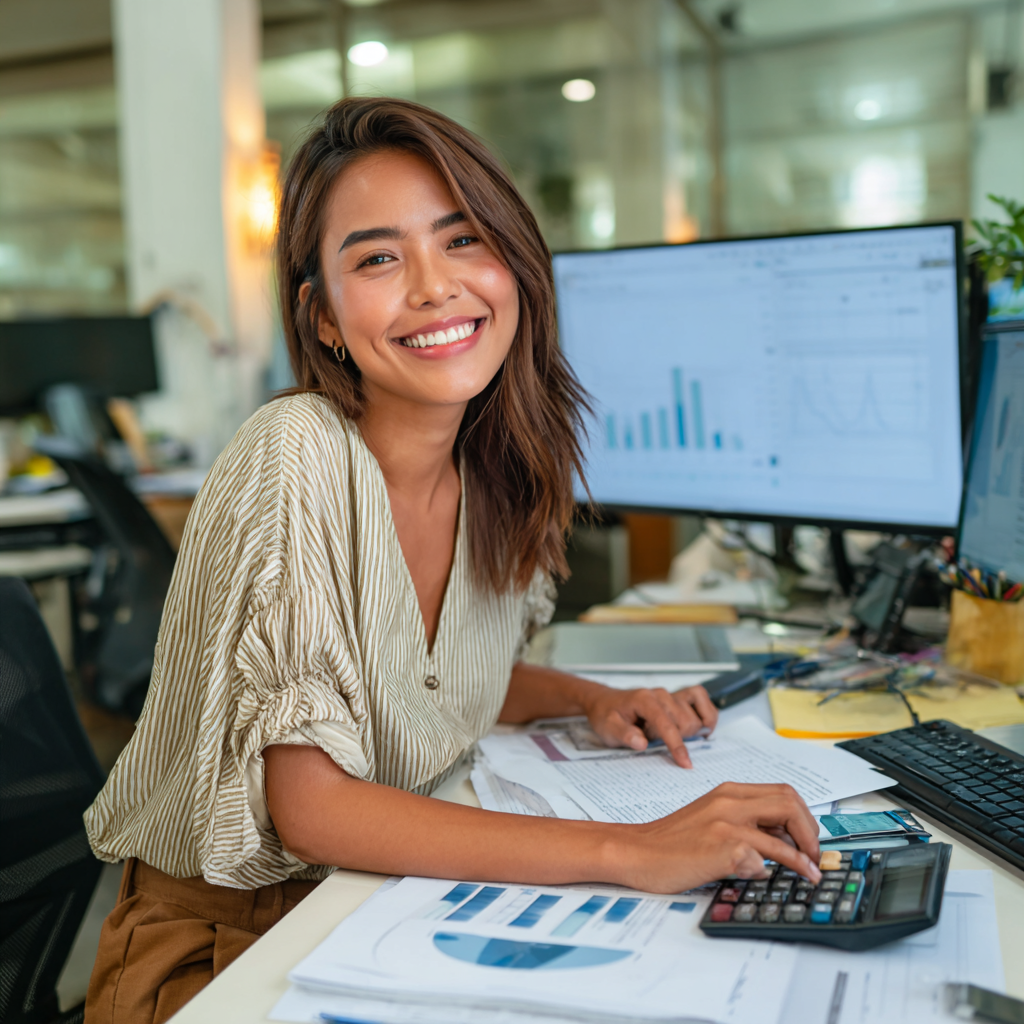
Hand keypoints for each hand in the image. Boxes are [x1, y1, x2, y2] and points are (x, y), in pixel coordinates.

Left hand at [578, 682, 717, 766]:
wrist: (605, 702)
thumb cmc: (607, 715)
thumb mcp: (608, 728)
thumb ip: (624, 734)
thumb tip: (641, 743)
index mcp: (644, 700)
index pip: (667, 723)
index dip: (676, 745)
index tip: (685, 763)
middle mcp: (661, 694)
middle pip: (686, 723)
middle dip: (674, 738)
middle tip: (652, 737)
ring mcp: (671, 694)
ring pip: (695, 718)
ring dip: (684, 732)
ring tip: (662, 732)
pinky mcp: (678, 696)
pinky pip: (702, 699)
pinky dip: (705, 714)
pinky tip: (696, 727)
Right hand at [610, 782, 821, 892]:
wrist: (636, 851)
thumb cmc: (671, 840)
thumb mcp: (710, 817)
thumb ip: (743, 820)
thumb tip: (782, 838)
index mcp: (728, 792)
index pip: (783, 793)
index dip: (804, 816)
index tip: (808, 838)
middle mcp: (729, 802)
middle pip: (790, 803)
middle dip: (811, 831)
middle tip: (813, 853)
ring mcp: (725, 825)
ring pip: (782, 835)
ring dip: (804, 858)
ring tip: (810, 873)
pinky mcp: (720, 850)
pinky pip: (761, 860)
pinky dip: (773, 871)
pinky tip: (768, 879)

_ _ _ _ _

■ **Description of the task**
Go through the records and repeat each one exactly, skipping anything that is a picture.

■ **Reply to the exercise**
Hand keypoints for each hand in the image. Boxes are [x1, y1, x2, y2] and points are (x, y), in pixel coordinates.

Left hand at [578, 682, 717, 766]:
wrist: (605, 702)
thumb cmc: (607, 715)
thumb mcp: (608, 728)
thumb ip: (624, 734)
thumb tip: (641, 743)
index mcp: (644, 700)
index pip: (667, 723)
index dip: (676, 745)
index tip: (685, 763)
middle mcp: (661, 694)
middle pip: (686, 723)
middle dip: (674, 738)
middle tip: (652, 737)
ring mcp: (671, 694)
ring pip: (695, 718)
ring dip: (684, 732)
ring tip: (662, 732)
pinky mcp: (678, 696)
pinky pip: (702, 699)
pinky dip: (705, 714)
pinky tip: (696, 727)
Right hand at [610, 782, 821, 892]:
wrist: (636, 851)
thumb cmc: (671, 840)
thumb mcp: (710, 817)
thumb ip: (743, 820)
thumb tip: (782, 838)
index mcp: (728, 792)
index pip: (783, 793)
index dip: (804, 816)
index tip: (808, 838)
middle mcp: (729, 802)
middle pip: (790, 803)
middle dip: (811, 831)
middle tip: (813, 853)
ring mcp: (725, 825)
ring pip: (782, 835)
ring dip: (804, 858)
ring tip: (810, 873)
pinky mcp: (720, 850)
pinky pip: (761, 860)
pinky dip: (773, 871)
pinky tip: (768, 879)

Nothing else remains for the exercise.